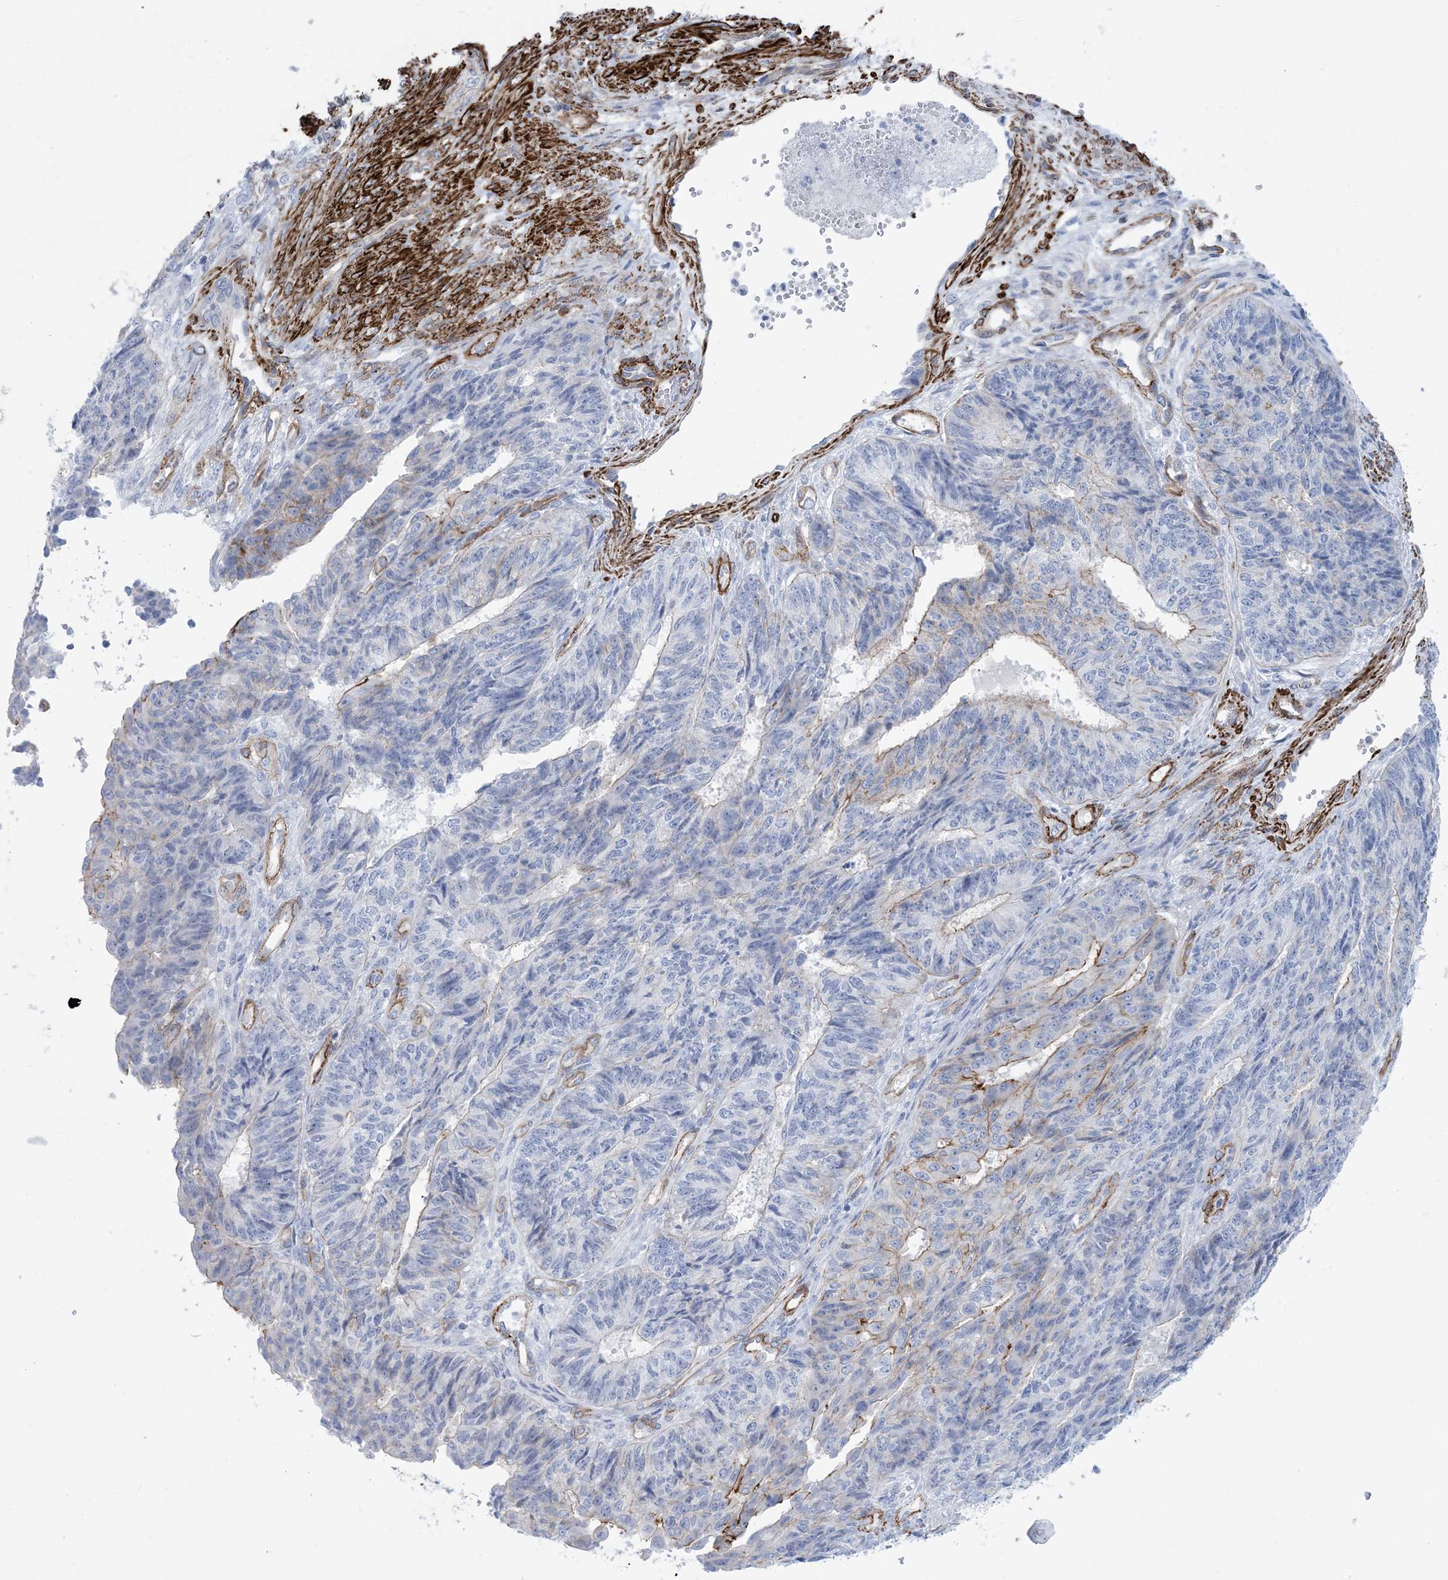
{"staining": {"intensity": "weak", "quantity": "<25%", "location": "cytoplasmic/membranous"}, "tissue": "endometrial cancer", "cell_type": "Tumor cells", "image_type": "cancer", "snomed": [{"axis": "morphology", "description": "Adenocarcinoma, NOS"}, {"axis": "topography", "description": "Endometrium"}], "caption": "Tumor cells show no significant staining in endometrial adenocarcinoma. The staining was performed using DAB (3,3'-diaminobenzidine) to visualize the protein expression in brown, while the nuclei were stained in blue with hematoxylin (Magnification: 20x).", "gene": "SHANK1", "patient": {"sex": "female", "age": 32}}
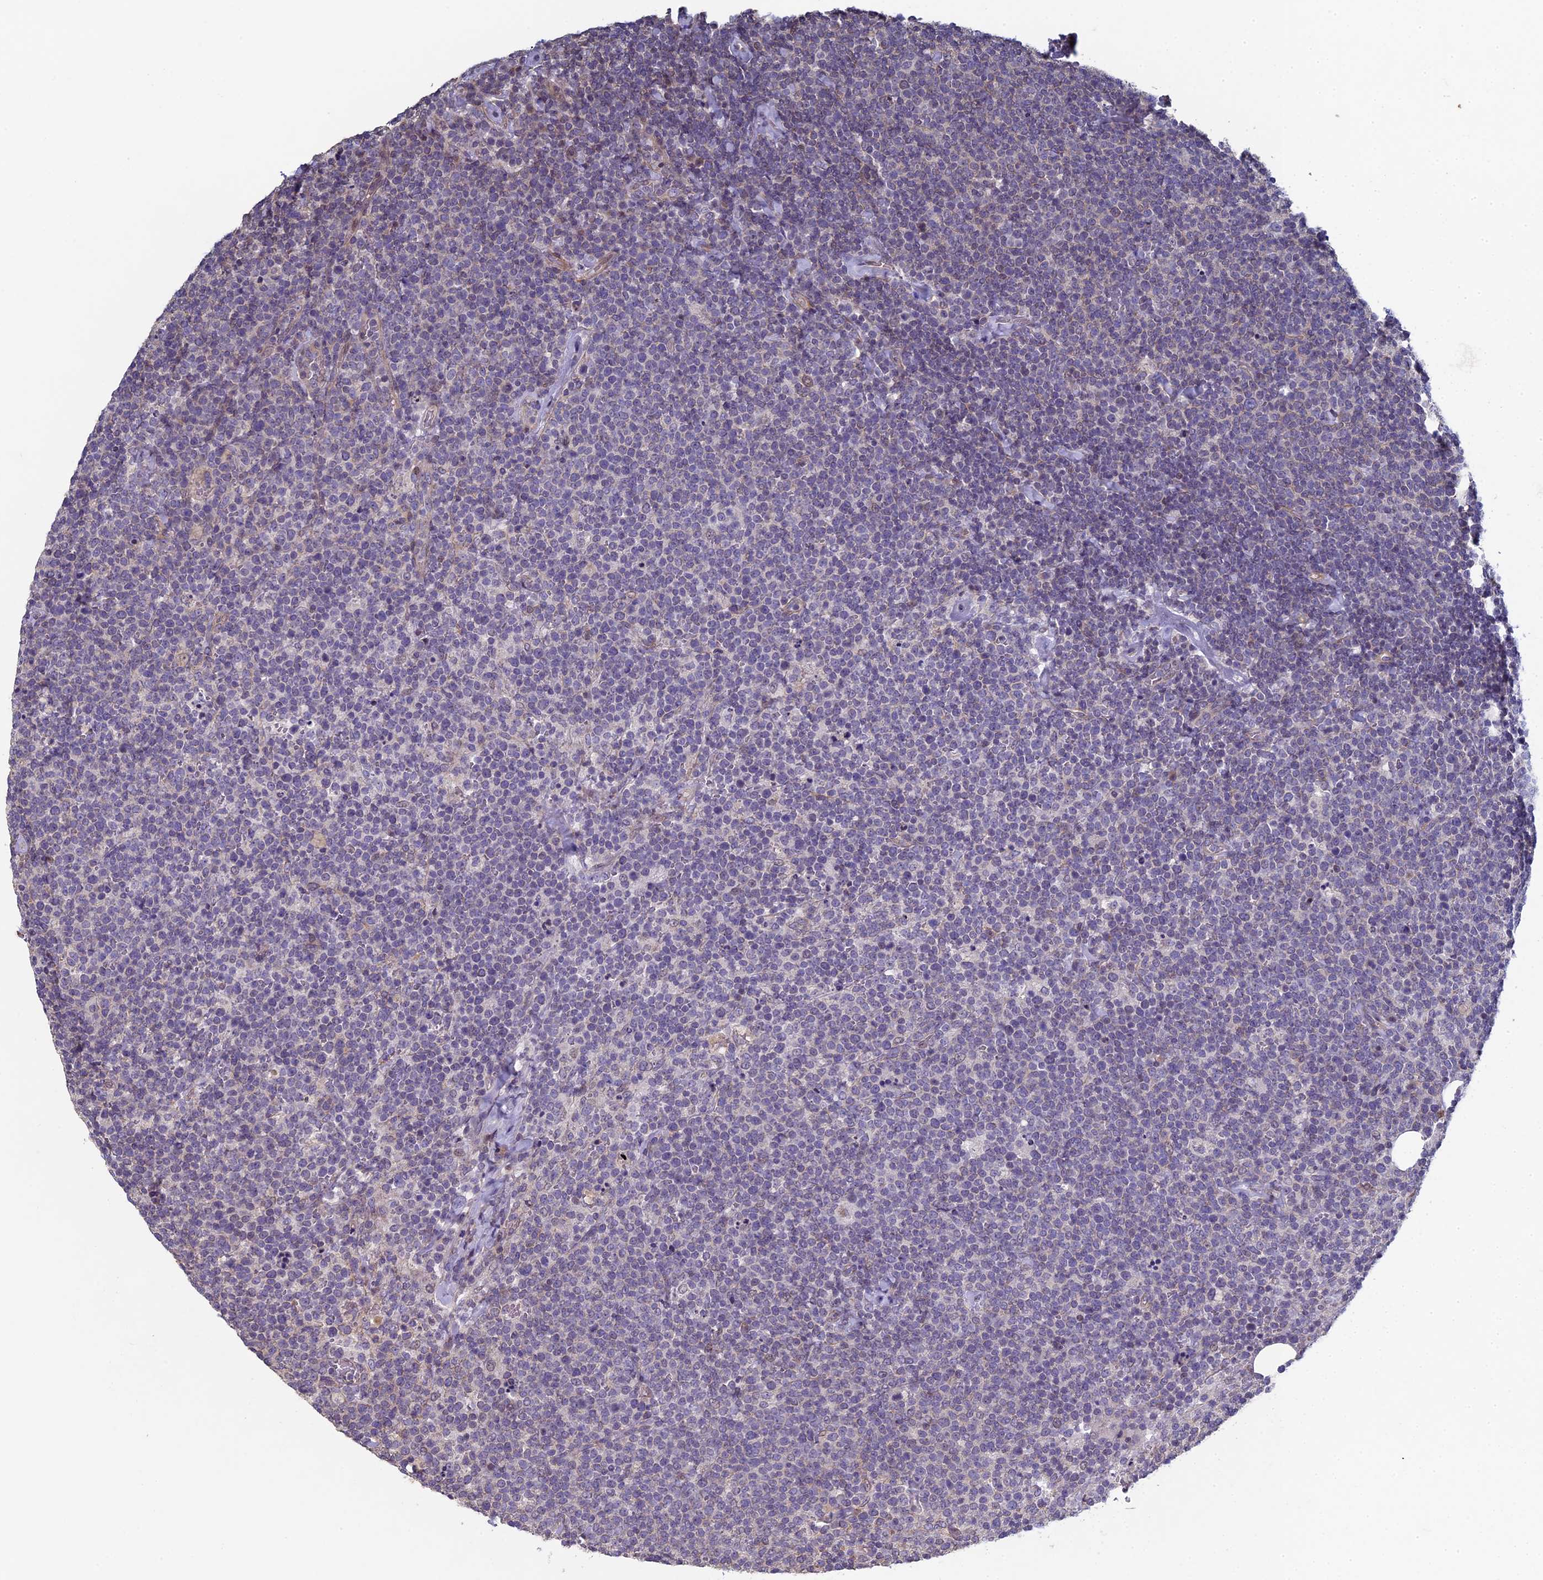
{"staining": {"intensity": "negative", "quantity": "none", "location": "none"}, "tissue": "lymphoma", "cell_type": "Tumor cells", "image_type": "cancer", "snomed": [{"axis": "morphology", "description": "Malignant lymphoma, non-Hodgkin's type, High grade"}, {"axis": "topography", "description": "Lymph node"}], "caption": "Malignant lymphoma, non-Hodgkin's type (high-grade) was stained to show a protein in brown. There is no significant staining in tumor cells.", "gene": "DIXDC1", "patient": {"sex": "male", "age": 61}}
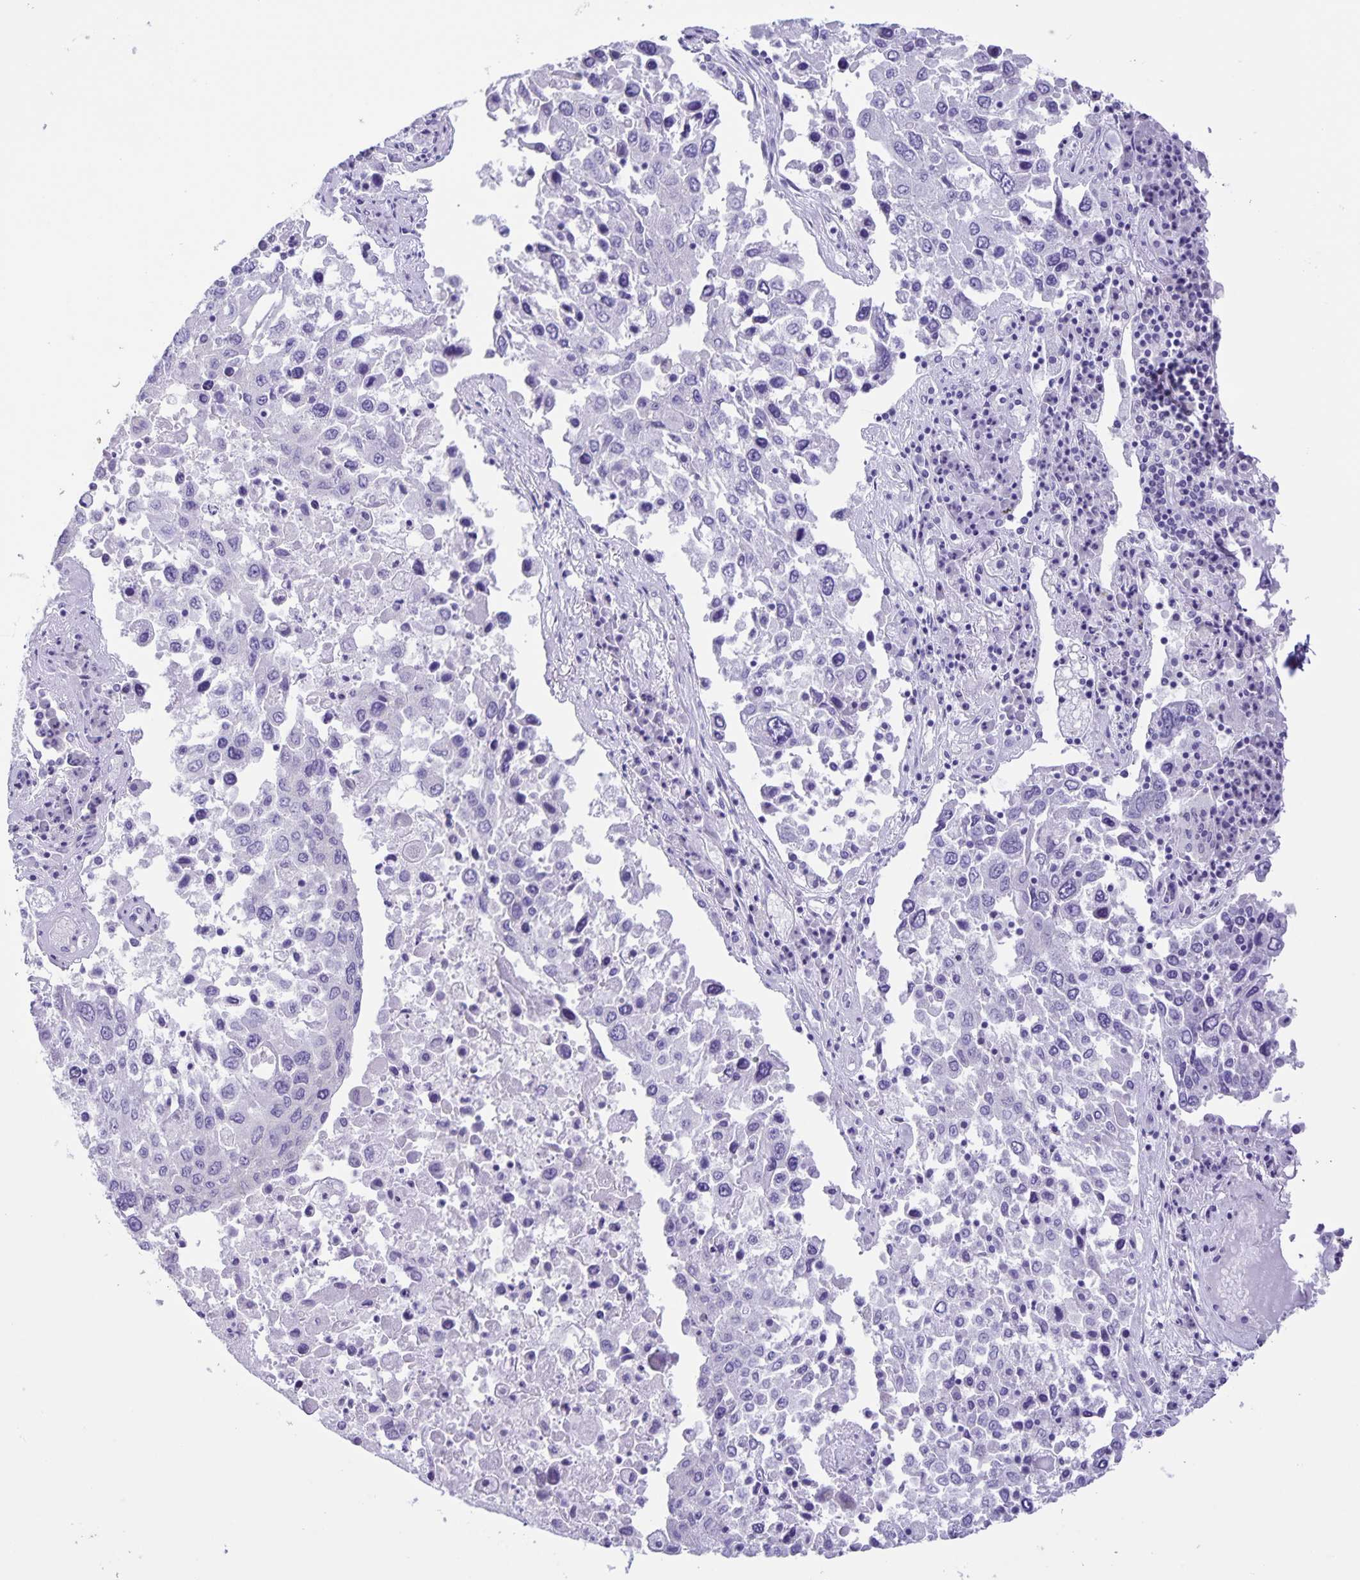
{"staining": {"intensity": "negative", "quantity": "none", "location": "none"}, "tissue": "lung cancer", "cell_type": "Tumor cells", "image_type": "cancer", "snomed": [{"axis": "morphology", "description": "Squamous cell carcinoma, NOS"}, {"axis": "topography", "description": "Lung"}], "caption": "A high-resolution photomicrograph shows immunohistochemistry (IHC) staining of lung squamous cell carcinoma, which shows no significant positivity in tumor cells.", "gene": "CAPSL", "patient": {"sex": "male", "age": 65}}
====
Task requirements
The whole of the data needs to be copied word for word, though not its pictures.

Answer below
{"staining": {"intensity": "weak", "quantity": "<25%", "location": "cytoplasmic/membranous"}, "tissue": "endometrial cancer", "cell_type": "Tumor cells", "image_type": "cancer", "snomed": [{"axis": "morphology", "description": "Adenocarcinoma, NOS"}, {"axis": "topography", "description": "Endometrium"}], "caption": "Tumor cells show no significant staining in endometrial adenocarcinoma. The staining was performed using DAB (3,3'-diaminobenzidine) to visualize the protein expression in brown, while the nuclei were stained in blue with hematoxylin (Magnification: 20x).", "gene": "SHANK1", "patient": {"sex": "female", "age": 32}}
{"staining": {"intensity": "negative", "quantity": "none", "location": "none"}, "tissue": "lymphoma", "cell_type": "Tumor cells", "image_type": "cancer", "snomed": [{"axis": "morphology", "description": "Malignant lymphoma, non-Hodgkin's type, High grade"}, {"axis": "topography", "description": "Lymph node"}], "caption": "Malignant lymphoma, non-Hodgkin's type (high-grade) was stained to show a protein in brown. There is no significant staining in tumor cells.", "gene": "DIXDC1", "patient": {"sex": "male", "age": 61}}
{"staining": {"intensity": "negative", "quantity": "none", "location": "none"}, "tissue": "lung cancer", "cell_type": "Tumor cells", "image_type": "cancer", "snomed": [{"axis": "morphology", "description": "Squamous cell carcinoma, NOS"}, {"axis": "topography", "description": "Lung"}], "caption": "A high-resolution photomicrograph shows immunohistochemistry (IHC) staining of lung squamous cell carcinoma, which shows no significant positivity in tumor cells.", "gene": "CAPSL", "patient": {"sex": "male", "age": 65}}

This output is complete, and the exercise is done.